DAYTON, Ohio (WDTN) – Rescue teams from around the country were in town Thursday, practicing some heavy lifting.
Bi-annually, Ohio Task Force One hosts Heavy Equipment Rigging Specialist (HERS) training at its Dayton training facility. The program, co-sponsored by FEMA and the Department of Homeland Security, teaches disaster response teams how to operate cranes, excavators and other heavy equipment necessary for rescue efforts during building collapses.
“There’s a lot of math involved, there’s a lot of familiarization with cranes and excavators and other heavy equipment, a lot of interaction with operating engineers and the people that run that equipment and learning how to speak their language,” said Rescue Team Manager Michael Muhl, Ohio Task Force One.
The program started when federal agencies saw a need for the skills after the September 11th terrorist attacks in New York.

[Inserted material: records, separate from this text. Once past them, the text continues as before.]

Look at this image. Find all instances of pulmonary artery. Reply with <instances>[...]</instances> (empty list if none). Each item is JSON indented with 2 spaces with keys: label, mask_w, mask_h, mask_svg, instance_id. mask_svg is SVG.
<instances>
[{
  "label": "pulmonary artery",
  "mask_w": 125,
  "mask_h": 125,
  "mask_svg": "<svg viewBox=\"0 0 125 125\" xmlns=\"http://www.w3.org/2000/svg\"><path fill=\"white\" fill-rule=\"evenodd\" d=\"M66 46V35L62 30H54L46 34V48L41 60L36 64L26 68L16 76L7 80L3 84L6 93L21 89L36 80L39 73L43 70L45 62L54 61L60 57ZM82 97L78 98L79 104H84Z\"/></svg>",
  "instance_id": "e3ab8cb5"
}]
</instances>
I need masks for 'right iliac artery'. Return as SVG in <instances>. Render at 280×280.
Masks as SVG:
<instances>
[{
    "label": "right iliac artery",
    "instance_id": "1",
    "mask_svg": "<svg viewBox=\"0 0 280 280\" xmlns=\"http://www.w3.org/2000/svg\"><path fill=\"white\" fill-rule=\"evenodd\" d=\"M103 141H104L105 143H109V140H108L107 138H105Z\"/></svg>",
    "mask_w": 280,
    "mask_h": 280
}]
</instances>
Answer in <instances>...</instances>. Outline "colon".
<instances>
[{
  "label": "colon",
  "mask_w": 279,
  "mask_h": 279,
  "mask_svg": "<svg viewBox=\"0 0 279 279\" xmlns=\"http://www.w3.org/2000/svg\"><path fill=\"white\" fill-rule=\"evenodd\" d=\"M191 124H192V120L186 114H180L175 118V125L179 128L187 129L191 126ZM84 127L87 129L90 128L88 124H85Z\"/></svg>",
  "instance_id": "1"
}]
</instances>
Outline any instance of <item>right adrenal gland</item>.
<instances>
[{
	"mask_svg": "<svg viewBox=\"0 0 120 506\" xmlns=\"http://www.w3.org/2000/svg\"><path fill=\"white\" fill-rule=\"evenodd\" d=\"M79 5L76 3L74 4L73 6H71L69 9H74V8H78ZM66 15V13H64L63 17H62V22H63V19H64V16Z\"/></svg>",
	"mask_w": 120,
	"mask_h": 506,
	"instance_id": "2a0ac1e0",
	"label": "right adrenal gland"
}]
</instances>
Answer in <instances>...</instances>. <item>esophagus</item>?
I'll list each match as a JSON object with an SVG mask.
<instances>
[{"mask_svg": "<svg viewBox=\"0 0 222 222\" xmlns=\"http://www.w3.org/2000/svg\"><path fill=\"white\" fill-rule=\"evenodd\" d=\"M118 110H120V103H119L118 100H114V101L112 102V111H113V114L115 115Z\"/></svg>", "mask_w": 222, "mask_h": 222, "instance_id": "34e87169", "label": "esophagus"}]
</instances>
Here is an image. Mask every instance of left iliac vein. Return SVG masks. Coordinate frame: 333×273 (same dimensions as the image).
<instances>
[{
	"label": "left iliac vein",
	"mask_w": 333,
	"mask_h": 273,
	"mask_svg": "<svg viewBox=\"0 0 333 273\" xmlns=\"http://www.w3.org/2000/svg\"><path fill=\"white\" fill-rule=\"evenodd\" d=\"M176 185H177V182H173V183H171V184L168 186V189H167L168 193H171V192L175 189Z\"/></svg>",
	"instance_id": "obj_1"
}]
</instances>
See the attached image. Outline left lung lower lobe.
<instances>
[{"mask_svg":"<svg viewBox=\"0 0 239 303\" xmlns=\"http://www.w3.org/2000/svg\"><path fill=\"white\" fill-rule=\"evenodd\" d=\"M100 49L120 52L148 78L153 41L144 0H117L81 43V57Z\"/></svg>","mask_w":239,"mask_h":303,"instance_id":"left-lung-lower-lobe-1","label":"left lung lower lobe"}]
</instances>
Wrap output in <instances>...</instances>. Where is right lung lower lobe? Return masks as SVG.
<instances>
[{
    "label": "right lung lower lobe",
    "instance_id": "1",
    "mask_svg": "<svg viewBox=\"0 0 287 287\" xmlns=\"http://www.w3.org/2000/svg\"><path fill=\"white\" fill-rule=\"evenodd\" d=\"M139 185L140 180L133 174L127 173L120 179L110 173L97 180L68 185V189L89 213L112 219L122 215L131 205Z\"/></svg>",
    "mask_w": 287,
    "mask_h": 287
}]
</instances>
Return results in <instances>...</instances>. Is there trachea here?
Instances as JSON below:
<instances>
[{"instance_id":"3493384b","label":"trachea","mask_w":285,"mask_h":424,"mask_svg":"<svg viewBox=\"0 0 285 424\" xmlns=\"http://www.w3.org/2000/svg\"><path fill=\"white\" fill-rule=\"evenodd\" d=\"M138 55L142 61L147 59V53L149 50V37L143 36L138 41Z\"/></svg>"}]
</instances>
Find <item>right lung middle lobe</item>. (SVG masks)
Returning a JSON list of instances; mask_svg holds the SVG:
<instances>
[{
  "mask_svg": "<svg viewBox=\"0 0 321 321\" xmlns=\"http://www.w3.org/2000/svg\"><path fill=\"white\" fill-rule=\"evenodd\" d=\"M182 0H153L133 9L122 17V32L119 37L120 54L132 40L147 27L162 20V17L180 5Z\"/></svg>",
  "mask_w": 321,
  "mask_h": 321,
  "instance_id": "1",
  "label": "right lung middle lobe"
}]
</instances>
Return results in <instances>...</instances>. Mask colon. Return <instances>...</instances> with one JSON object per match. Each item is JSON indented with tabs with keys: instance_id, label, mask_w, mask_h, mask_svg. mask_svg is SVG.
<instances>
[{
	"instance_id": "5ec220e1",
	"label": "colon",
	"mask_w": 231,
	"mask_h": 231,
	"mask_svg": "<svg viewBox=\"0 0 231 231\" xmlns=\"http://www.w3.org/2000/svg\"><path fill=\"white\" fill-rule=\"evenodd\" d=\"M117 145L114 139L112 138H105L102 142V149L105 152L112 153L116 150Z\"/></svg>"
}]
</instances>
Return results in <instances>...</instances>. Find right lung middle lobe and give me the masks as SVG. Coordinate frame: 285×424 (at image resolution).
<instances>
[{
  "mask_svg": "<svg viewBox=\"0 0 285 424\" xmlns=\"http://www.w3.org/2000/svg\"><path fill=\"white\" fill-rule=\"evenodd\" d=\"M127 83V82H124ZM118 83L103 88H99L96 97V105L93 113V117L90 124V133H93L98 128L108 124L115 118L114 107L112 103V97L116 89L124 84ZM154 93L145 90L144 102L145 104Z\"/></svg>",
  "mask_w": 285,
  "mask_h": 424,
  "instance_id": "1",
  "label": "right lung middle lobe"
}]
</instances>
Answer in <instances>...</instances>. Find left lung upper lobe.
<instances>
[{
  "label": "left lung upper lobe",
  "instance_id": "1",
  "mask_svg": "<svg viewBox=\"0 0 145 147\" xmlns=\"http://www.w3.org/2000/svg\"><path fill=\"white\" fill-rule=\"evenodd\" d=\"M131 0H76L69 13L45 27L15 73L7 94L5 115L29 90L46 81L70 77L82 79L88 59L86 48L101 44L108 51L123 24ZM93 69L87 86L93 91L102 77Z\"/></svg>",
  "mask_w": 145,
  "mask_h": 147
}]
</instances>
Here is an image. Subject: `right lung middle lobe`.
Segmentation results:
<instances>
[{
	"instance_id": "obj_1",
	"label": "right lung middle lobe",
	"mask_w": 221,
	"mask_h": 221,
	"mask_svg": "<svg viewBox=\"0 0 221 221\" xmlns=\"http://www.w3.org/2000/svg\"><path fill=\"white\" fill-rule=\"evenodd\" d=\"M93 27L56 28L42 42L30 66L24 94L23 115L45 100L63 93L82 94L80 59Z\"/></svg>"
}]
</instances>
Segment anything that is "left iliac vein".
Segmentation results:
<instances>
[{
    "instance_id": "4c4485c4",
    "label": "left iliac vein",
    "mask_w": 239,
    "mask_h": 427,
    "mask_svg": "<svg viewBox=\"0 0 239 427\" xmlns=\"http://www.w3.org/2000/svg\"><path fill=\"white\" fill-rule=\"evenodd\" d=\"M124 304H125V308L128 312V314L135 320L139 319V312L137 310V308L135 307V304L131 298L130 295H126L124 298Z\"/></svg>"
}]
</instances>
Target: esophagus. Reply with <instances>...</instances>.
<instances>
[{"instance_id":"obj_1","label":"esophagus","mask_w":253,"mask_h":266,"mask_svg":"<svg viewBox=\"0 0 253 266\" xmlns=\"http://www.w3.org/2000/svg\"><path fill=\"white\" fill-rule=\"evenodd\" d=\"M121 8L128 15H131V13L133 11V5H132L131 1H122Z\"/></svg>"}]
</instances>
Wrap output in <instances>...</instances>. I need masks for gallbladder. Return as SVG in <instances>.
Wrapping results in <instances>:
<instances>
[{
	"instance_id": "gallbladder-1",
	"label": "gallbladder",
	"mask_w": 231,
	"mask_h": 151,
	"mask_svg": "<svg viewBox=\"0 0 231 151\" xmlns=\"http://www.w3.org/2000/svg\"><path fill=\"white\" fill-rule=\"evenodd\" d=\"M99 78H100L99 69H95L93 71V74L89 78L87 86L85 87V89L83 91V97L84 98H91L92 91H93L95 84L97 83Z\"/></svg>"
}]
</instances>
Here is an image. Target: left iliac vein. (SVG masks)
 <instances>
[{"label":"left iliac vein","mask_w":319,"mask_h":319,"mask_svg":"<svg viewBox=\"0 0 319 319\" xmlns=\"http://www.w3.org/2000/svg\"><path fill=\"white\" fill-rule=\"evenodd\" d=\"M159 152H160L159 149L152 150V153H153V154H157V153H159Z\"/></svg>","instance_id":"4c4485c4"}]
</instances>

Muhl said, “When Ohio responded to the World Trade Center collapse in 2001 we realized quickly that us, as well as every other federal team in the system, was ill-equipped on how to deal with a disaster of that magnitude that required the use of cranes and heavy equipment.”
Some teams attended the 32 hour training from as far away as Washington state, Virginia or Arizona.
Two groups from Florida in Dayton for the week said they were eager to practice with other elite rescue teams.
Florida Task Force Two rescue squad officer Carlos Pumariega said the skills learned at the training will be critical when lives are on the line.
“That planning and coordination doesn’t happen when we arrive on site,” Pumariega said. “It happens the moment we receive our mission order and activation orders. That’s when our HERS, our heavy riggers, start to coordinate and plan the event — what we’re going to do and start affecting rescues as soon as possible.”
Ohio Task Force One has at least 70 members who are HERS certified.